Making Gastromond

February 2020

Sometimes, the hardest part of a typeface is naming it. When it came to Gastromond, the name came before one vector point was ever placed. Gastromond started its life in 2013 with the combining of the word “Gastronomy” and ”Garamond”; this lead to the question: why are all fat faces based on the Bodoni/Didot model? Would it be possible to to make a fat face that was based on the sort of contrast that is found in typefaces like Garamond? Would I find out why this sort of thing was not done and have to give up? Only time would tell.

A traditional fat face with the weight distributed vertically.

The first thing to do was to establish what made a typeface a “Garamond”. This is where things got tricky. What we know as Garamond is sort of a misnomer. The man, actually named Claude Garamont, did design type but many of the typefaces now associated with the name are based on designs that were not made by the man himself. Designs by contemporaries such as Robert Granjon and Jean Jannon ended up associated with the Garamond name and, eventually, became what most people think of when they use Garamond-inspired typefaces.

Despite the name, these types are not actually based on Garamond’s but on Jannon’s designs.

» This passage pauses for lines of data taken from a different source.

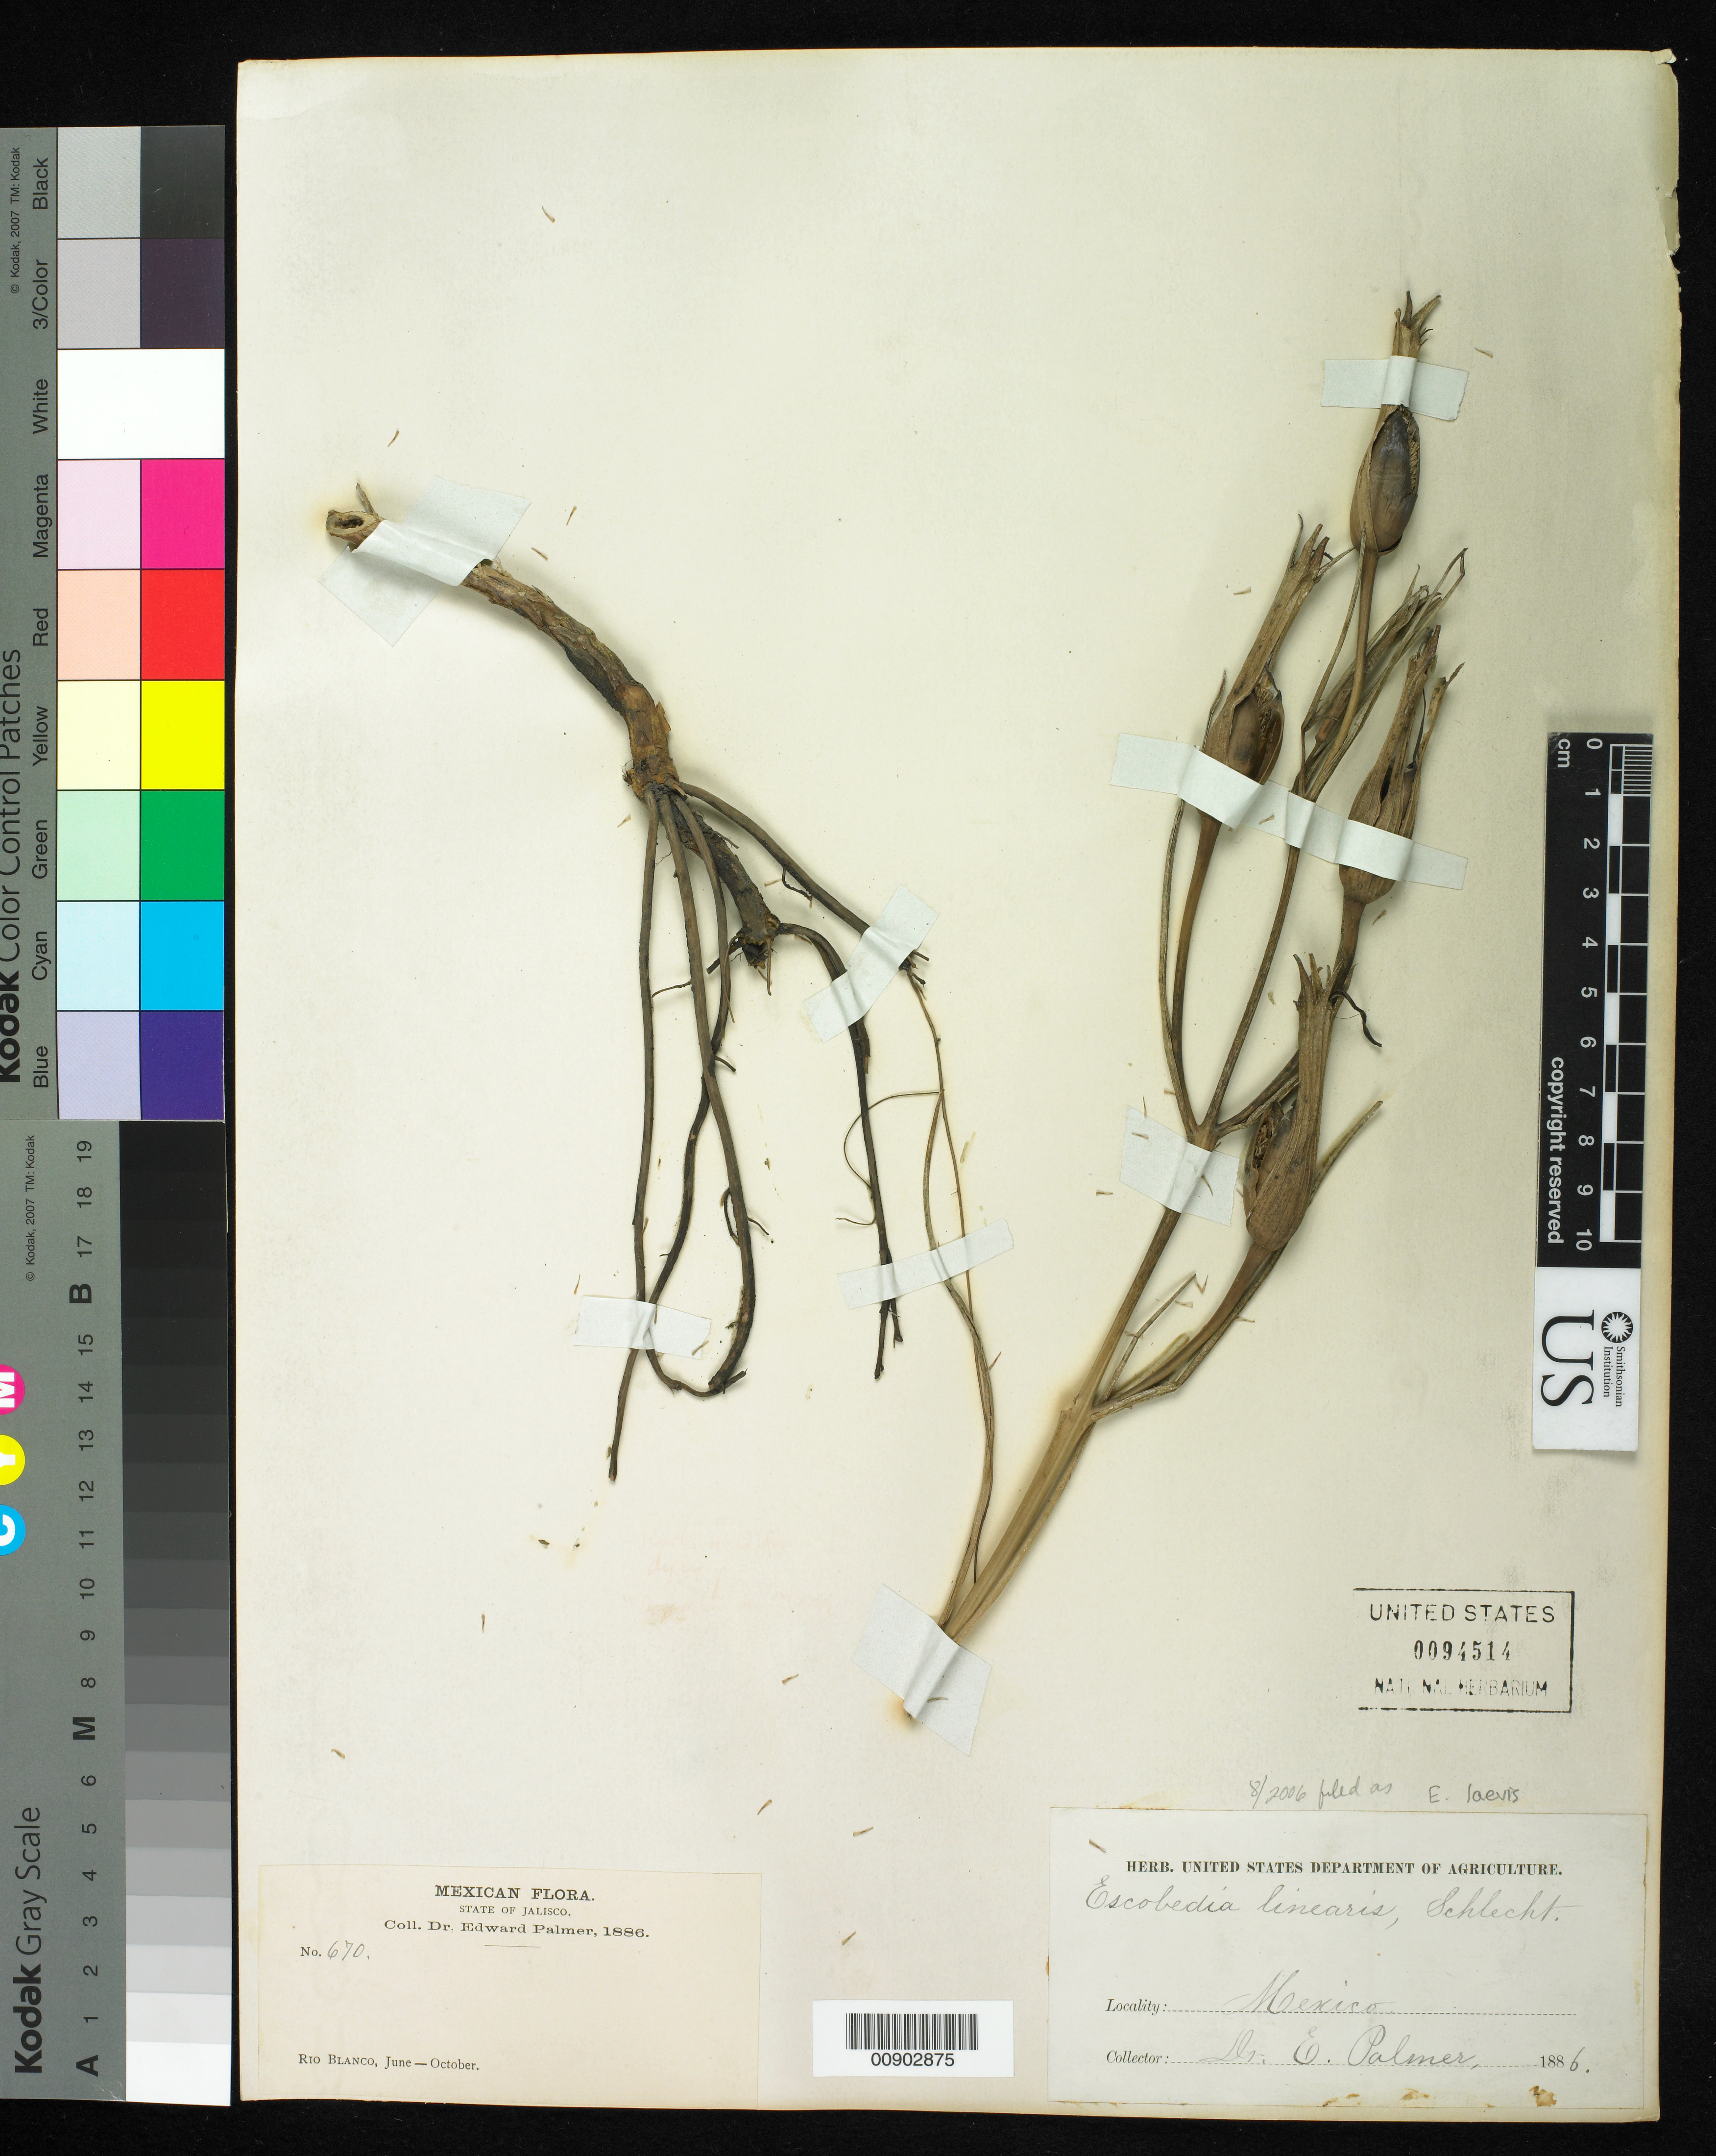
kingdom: Plantae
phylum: Tracheophyta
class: Magnoliopsida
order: Lamiales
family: Orobanchaceae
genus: Escobedia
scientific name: Escobedia laevis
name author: Schltdl. & Cham.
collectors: E. Palmer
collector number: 670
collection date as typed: Jun 1886 to -- Oct 1886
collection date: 1886-06/1886-10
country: Mexico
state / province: Jalisco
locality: Río Blanco, Jalisco.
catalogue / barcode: US 94514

After a lot of time trying to find actual examples of Claude’s work, it was decided that Gastromond would be based on Garamond’s Gros Romain from 1549. With an actual starting point, work could begin in figuring out what made a Garamond actually a Garamond; things like a relatively short x-height, blobby terminals on the f, r, a, and so on, and a lot of weight transferred to the bottom left and top right of the rounder characters.

Actually Garamond.

It is this distribution of weight that was the purpose of the typeface. With fat faces carrying all of their weight to create a strong vertical stress (like a picket fence), a fat faced based on this sort of model would carry its weight not just vertically but diagonally. It was important to stress the distribution of the weight here—that was the whole point of the design, after all.

Now obviously, given that this is a fat face design, there is no need to stick to the historical example completely; besides, there are several familiar typefaces with the Garamond name that were influenced by other designer’s work. Despite making sure that the starting point was referencing the man himself, there was no real model for the italics. This is where some of the outside influence had to be called up.

The italics for Gastromond, like pretty much all Garamond italics, are based on the work of Granjon, Jannon, and other French designers from the time; mostly because their work is just more interesting here (and this is a display face after all). Of course, many liberties were taken in order to really showcase the fat-faceness of the design (small counters, etc); but, in the end, it still had to have the character of those French designs.